L’episodio del 13enne arrestato negli Stati Uniti per aver chiesto a Chatgtp come uccidere l’amico a lezione va preso sul serio senza però criminalizzare in modo automatico. Ne abbiamo parlato con la psicologa clinica e psicopedagogista Antonella Elena Rossi
di Manuela Vacca
Un adolescente della Florida è stato arrestato con l’accusa di aver chiesto a ChatGpt consigli su come uccidere il compagno nel bel mezzo della lezione. Le forze dell’ordine sono intervenute dopo il ricevimento di avviso su Gaggle, una piattaforma per la sicurezza scolastica che analizza gli account della scuola e segnala contenuti anomali. Il ragazzo, 13enne, avrebbe dichiarato di aver “trollato” un amico che lo aveva irritato. Uno scherzo che ha creato allarme.
Un episodio da non sottovalutare

“A 13 anni il cervello è ancora in fase di sviluppo, soprattutto nelle aree legate al controllo degli impulsi e alla valutazione delle conseguenze – prosegue -. È possibile che il ragazzo volesse “mettere alla prova” il chatbot o attirare l’attenzione. Ma ciò non toglie che l’episodio vada preso sul serio, senza però criminalizzare in modo automatico. Serve una valutazione psicologica per capire se era solo un gesto impulsivo o il sintomo di qualcosa di più serio”,
Tecnologia e fragilità giovanile
I giovanissimi usano ChatGtp per aiutarsi con le ricerche, trovare la soluzione delle espressioni algebriche e così via. Oppure per semplice divertimento. “La tecnologia, soprattutto quando usata senza filtri o controllo, può diventare una valvola di sfogo per emozioni negative, o peggio ancora, un luogo dove trovare “normalizzazione” di comportamenti devianti – sostiene l’esperta -. Se un adolescente è già fragile o arrabbiato, l’uso solitario di strumenti come i chatbot può rafforzare fantasie distruttive, anziché contenerle. È fondamentale accompagnare i giovani nel loro rapporto con il digitale”.
Repressione o educazione
La psicologa ritiene che l’arresto sia però una “risposta troppo forte, e poco condivisibile, che rischia di essere più repressiva che educativa” mentre il vero obiettivo dovrebbe essere capire la ragione del gesto, non solo punirlo: “Un ragazzo di 13 anni ha bisogno di aiuto, non di un’etichetta penale. Arrestarlo può aumentare il senso di esclusione e devianza, anziché correggerlo”.
La relazione familiare
Secondo la dottoressa Rossi la famiglia deve mantenere un dialogo aperto e autentico, una presenza affettiva senza controllo oppressivo. “Spesso i ragazzi si chiudono perché si sentono giudicati o non ascoltati – spiega -. La scuola, invece, dovrebbe integrare in modo strutturato l’educazione emotiva e digitale: aiutare i ragazzi a riconoscere le emozioni, a gestire la rabbia, e a usare gli strumenti tecnologici in modo critico e consapevole”.

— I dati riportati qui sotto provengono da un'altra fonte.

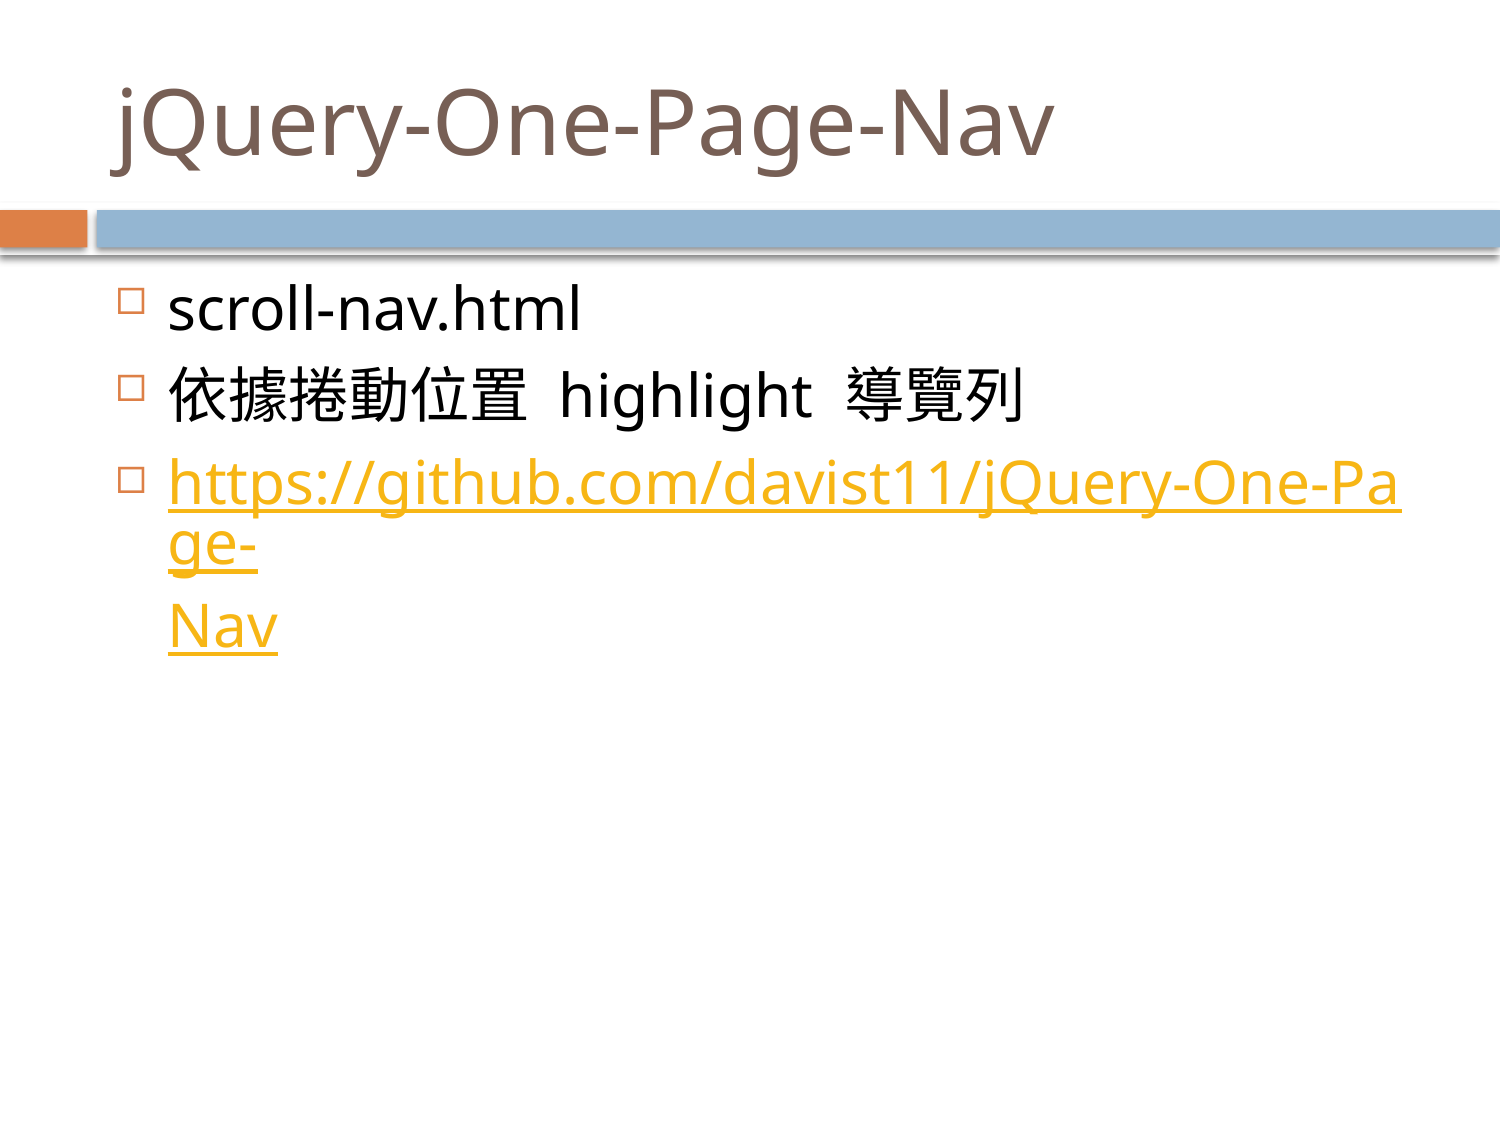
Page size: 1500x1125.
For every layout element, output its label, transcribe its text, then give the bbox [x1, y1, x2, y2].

title jQuery-One-Page-Nav [100, 37, 1438, 200]
list scroll-nav.html 依據捲動位置 highlight 導覽列 https://github.com/davist11/jQuery-One-Page-Nav [100, 262, 1438, 1000]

La consapevolezza è una parola chiave quando si cercano punti di orientamento. “L’episodio del tredicenne che ha interrogato un chatbot su come compiere un atto estremo non è solo una notizia di cronaca: è un campanello d’allarme. Ci ricorda che i giovani non hanno bisogno solo di accesso alla tecnologia – conclude la dottoressa Rossi -, ma di una bussola per orientarsi in un mondo dove ogni domanda può trovare una risposta, ma non sempre quella giusta”.